Translations of some of the blurbs about each song that were once found on Ringo's old site (gone now):

Nobara [Heidenroslein] (found here)
Goethe is known as the novelist who wrote “The Sorrows of Young Werther [Die Leiden des jungen Werther],” but he was also a poet, playwright, and overall German artist. In 1770, while a 21-year-old law student at Strasbourg University, he was visiting Sesenheim, a village in the eastern part of France when he met an 18-year-old girl, Friederike Brion, and fell in love with her, putting those feelings into the poem he wrote, “Nobara [Heidenroslein].” In regards to these poems, many composers have added music and made them into well-known songs, most notably Schubert (just beginning to adapt from Werner), Schumann, and Brahms, who all set “Nobara” and other Goethe poems to music, resulting in a total of over 150 songs. Furthermore, here in Japan the famous piece “Maou [Erlkoenig]” and the rest that we know as the Viennese king’s songs came from Schubert’s version of “Nobara” (Schubert’s work he wrote at 18 on August 19, 1815).
Kimi o Aisu [Ich Liebe Dich]
Andersen, known as Denmark’s writer of children’s books, also wrote poems. In setting these to music, the Norwegian composer Grieg’s most famous song was created. In the summer of 1830, Andersen visited a friend of his and met the friend’s older sister, Riborg Voight. He began to harbor feelings of love towards her which he channeled into his poetry, though the feelings continued one-sided. The composer Grieg, in 1864, at the age of 21, was setting Andersen’s poems to music at about the time of his engagement to his sweetheart, the singer Nina. These circumstances were the driving force leading him to create “Kimi o Aisu.”
My favorite part of Utaite Myouri is that it's pretty much her biography. Sooo much is revealed about her early years and her parents' taste in music through this album.
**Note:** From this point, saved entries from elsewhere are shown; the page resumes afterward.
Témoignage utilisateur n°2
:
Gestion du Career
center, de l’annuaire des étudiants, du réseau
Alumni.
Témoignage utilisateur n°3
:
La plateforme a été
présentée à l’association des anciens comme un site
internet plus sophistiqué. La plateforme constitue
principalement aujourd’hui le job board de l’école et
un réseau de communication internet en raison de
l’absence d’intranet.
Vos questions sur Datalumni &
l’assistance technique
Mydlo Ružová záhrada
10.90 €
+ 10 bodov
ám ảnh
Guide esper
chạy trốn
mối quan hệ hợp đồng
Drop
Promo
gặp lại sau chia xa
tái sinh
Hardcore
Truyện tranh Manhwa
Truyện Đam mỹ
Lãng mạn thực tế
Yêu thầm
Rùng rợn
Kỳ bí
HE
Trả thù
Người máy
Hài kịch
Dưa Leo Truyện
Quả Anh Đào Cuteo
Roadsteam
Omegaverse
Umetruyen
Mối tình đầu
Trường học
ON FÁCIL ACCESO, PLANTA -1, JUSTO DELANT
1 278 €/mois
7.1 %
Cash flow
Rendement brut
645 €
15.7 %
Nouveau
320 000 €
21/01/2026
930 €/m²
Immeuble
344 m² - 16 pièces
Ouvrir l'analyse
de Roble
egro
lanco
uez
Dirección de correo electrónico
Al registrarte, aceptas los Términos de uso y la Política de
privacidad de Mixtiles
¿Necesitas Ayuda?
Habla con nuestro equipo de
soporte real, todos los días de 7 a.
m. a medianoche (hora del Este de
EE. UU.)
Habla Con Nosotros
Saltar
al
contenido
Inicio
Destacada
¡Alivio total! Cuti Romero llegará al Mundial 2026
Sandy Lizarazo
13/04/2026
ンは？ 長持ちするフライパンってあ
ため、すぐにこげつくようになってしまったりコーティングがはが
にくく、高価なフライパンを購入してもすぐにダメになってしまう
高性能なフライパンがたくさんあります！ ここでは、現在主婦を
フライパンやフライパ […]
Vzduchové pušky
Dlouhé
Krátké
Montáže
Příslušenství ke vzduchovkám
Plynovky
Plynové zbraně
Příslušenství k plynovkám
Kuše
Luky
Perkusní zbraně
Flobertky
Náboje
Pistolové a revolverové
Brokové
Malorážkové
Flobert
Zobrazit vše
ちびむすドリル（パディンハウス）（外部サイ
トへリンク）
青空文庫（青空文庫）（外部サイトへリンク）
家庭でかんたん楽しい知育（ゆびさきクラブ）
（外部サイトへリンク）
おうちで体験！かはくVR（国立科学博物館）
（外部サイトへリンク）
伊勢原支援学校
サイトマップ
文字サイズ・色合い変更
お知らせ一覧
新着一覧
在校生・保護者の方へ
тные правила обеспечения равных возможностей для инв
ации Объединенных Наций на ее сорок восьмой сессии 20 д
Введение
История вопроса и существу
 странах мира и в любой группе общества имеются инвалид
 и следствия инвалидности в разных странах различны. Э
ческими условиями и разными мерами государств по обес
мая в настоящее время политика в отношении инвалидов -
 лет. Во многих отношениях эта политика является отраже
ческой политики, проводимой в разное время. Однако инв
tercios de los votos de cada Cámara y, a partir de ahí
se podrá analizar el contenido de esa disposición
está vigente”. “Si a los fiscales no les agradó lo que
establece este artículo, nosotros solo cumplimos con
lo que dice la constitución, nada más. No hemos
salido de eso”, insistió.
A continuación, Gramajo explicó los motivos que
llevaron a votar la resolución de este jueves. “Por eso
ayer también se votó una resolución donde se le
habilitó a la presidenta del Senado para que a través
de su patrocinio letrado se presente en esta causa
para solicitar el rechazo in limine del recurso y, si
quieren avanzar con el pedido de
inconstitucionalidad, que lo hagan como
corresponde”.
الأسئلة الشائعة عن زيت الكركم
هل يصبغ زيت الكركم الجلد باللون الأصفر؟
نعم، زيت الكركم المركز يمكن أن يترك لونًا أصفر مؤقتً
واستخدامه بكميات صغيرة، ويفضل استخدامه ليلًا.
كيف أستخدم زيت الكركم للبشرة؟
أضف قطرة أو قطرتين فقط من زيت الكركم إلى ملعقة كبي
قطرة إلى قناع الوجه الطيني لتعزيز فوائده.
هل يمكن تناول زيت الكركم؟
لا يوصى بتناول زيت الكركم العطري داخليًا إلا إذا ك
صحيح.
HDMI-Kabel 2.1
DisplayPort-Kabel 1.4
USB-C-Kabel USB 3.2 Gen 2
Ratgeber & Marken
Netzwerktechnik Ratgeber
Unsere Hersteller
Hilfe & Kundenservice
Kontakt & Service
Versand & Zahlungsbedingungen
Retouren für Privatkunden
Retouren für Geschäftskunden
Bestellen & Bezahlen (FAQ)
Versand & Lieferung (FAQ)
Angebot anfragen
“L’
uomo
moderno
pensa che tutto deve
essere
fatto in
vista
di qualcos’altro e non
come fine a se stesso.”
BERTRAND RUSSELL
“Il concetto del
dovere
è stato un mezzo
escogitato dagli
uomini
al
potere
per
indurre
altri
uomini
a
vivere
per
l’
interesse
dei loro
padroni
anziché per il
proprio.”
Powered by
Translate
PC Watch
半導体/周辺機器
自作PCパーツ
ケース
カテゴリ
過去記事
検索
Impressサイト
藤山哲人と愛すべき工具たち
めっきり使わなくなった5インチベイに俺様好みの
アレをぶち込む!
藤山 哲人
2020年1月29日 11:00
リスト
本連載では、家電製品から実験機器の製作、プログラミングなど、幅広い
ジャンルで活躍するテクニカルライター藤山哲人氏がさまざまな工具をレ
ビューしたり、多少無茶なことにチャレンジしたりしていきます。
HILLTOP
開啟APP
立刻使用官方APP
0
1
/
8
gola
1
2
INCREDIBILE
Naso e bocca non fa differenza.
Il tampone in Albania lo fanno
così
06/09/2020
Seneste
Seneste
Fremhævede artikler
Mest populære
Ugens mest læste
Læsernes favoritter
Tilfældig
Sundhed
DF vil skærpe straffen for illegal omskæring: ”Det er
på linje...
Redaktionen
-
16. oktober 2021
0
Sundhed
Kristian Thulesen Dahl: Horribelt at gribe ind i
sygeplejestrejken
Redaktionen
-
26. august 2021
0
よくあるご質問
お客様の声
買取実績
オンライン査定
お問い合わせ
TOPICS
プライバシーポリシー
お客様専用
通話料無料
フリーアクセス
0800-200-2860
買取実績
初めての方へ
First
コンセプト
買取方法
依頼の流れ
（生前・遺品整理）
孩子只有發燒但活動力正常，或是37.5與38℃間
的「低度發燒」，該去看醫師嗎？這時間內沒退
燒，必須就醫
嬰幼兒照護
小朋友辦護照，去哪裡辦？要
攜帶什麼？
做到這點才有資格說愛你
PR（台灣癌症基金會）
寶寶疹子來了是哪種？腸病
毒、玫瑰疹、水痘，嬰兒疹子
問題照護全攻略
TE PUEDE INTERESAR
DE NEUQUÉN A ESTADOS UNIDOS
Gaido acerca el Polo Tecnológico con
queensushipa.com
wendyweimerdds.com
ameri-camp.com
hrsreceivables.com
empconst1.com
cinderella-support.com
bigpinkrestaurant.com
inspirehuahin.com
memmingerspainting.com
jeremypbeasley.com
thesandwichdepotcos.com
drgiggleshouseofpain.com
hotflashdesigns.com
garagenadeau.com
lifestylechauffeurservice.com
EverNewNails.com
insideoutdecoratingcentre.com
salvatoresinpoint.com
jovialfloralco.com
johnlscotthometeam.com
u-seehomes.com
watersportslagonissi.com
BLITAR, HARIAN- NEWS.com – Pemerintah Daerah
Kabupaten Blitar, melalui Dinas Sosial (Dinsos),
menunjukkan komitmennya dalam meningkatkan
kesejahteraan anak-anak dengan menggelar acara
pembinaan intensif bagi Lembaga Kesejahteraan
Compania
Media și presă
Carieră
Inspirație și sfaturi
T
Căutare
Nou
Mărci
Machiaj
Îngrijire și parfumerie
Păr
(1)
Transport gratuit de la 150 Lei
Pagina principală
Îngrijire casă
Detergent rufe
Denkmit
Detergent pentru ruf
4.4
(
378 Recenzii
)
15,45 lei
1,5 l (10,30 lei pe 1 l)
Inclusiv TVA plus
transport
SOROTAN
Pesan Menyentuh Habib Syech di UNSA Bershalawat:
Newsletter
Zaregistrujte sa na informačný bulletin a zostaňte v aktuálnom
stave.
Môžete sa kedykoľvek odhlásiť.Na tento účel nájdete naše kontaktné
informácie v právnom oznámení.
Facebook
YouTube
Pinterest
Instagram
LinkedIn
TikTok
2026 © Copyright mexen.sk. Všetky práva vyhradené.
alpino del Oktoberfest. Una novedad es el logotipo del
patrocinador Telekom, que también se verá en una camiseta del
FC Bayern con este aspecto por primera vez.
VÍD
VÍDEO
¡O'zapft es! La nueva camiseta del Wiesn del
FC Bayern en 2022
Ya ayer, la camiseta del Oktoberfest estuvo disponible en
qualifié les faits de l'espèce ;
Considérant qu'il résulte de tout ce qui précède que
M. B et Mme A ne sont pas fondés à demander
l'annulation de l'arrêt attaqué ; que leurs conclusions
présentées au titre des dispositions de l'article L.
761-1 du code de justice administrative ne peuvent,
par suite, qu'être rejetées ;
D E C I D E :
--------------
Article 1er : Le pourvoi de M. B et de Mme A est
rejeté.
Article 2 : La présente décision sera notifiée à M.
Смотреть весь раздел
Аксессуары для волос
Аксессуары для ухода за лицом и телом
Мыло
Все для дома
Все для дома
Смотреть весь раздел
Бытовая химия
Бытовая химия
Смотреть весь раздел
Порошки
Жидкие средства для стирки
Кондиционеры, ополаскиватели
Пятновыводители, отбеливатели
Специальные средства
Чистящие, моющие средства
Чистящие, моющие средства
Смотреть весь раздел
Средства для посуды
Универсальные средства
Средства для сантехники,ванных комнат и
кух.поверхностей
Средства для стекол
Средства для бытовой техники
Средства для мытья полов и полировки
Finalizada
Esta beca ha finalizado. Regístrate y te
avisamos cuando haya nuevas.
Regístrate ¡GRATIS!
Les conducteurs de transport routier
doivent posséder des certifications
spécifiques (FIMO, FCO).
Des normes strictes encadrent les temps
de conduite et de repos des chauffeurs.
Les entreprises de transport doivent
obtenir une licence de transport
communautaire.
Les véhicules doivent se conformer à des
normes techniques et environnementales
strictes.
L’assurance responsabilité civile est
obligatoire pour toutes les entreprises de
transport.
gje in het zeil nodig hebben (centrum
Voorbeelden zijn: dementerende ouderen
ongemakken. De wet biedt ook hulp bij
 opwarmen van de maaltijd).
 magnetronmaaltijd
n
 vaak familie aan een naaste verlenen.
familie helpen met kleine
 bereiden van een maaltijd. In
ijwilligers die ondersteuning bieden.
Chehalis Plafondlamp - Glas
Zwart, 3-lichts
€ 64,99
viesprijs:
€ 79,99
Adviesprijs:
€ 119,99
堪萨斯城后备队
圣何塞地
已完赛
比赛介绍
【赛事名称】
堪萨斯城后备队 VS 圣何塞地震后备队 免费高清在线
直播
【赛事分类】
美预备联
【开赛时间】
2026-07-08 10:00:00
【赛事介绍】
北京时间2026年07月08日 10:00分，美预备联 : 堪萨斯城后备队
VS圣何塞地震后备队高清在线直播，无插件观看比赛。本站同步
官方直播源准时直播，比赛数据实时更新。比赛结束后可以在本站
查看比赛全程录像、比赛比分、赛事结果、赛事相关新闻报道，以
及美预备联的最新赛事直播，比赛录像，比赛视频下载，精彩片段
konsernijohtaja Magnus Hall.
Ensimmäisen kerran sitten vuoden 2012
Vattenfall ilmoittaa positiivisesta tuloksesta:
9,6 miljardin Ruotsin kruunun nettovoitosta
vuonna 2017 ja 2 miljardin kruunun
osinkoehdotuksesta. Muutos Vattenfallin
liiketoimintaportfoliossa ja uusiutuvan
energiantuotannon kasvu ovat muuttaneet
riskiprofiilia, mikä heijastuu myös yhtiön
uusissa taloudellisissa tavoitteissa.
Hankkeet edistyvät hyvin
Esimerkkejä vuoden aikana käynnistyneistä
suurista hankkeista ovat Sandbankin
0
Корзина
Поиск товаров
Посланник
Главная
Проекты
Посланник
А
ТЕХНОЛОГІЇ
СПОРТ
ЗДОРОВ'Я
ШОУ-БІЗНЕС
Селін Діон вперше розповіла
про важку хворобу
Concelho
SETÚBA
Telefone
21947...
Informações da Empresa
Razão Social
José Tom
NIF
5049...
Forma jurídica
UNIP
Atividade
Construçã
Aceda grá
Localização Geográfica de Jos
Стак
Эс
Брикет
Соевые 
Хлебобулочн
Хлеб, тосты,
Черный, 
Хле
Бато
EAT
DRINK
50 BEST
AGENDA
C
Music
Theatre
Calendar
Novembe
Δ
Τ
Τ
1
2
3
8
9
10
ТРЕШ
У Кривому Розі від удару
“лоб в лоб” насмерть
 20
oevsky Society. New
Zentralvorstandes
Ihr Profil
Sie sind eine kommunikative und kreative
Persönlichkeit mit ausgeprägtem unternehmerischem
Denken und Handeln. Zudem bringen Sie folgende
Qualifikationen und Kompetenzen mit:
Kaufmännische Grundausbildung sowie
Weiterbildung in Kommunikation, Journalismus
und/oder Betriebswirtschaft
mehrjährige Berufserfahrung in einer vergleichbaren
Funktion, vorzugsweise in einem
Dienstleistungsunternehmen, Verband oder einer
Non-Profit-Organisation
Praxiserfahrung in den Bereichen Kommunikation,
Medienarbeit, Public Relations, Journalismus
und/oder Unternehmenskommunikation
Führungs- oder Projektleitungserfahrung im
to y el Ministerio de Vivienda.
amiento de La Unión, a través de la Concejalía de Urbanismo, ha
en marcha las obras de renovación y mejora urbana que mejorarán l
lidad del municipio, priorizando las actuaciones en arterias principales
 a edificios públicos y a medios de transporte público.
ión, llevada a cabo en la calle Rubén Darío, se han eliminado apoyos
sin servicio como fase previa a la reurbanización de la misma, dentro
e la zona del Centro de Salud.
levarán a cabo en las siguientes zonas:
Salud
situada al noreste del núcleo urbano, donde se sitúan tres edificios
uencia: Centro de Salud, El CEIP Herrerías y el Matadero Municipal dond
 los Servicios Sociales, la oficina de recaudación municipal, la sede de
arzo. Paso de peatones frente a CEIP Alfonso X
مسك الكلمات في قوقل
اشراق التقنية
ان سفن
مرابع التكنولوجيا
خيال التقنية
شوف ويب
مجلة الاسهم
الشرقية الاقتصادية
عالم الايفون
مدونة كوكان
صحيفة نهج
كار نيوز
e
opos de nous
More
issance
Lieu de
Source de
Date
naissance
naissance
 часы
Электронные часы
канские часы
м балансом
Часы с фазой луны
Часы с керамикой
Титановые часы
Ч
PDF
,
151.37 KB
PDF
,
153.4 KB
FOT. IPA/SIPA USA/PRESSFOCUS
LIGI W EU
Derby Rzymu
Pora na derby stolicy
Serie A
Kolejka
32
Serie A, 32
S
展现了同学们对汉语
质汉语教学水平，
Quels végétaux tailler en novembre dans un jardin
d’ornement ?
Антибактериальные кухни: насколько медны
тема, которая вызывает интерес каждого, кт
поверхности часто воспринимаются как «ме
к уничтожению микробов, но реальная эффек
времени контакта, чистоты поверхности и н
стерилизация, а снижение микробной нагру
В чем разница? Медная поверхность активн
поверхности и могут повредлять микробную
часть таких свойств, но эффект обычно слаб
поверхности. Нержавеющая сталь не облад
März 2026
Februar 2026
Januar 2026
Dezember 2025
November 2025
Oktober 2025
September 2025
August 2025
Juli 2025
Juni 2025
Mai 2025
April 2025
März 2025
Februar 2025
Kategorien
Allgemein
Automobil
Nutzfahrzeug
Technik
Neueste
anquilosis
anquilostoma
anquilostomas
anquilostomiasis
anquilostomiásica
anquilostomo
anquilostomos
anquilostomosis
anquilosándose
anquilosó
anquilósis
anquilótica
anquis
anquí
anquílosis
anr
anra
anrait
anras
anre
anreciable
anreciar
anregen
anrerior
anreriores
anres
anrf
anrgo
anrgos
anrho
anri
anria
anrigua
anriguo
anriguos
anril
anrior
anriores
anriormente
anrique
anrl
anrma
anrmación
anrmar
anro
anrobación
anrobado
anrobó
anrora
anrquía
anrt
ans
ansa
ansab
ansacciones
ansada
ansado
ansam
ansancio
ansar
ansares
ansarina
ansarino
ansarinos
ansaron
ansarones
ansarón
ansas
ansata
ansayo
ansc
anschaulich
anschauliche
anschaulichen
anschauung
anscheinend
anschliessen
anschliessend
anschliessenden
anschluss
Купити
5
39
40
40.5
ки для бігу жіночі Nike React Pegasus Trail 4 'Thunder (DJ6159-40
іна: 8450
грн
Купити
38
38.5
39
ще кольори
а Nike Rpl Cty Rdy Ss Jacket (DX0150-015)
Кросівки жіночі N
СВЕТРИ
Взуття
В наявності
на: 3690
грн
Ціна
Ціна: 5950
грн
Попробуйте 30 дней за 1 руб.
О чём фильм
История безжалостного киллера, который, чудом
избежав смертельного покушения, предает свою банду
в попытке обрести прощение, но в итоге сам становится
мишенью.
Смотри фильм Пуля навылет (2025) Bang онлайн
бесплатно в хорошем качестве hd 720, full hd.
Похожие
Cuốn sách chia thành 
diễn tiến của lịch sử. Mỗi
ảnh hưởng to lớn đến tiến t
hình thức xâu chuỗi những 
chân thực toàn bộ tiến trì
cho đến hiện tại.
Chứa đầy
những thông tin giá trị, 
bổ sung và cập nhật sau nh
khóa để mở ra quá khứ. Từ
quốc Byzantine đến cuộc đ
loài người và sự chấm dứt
Her mother's influence: Classic Japanese pop songs like "Momen no Handkerchief," "Shiroi Kobato"
Her father's influence: Jazz songs like "Jazz a go go," "The Onion Song" (and later with Tokyo Jihen "The Lady is a Tramp")
Influence from her classical ballet training: Classical music like Chopin's Op.34 No.2
Influence from songs she had to learn in school: Heidenroslein
etc...

It's all in that unauthorized biography thing of hers. Just fascinating! Everything lines up!!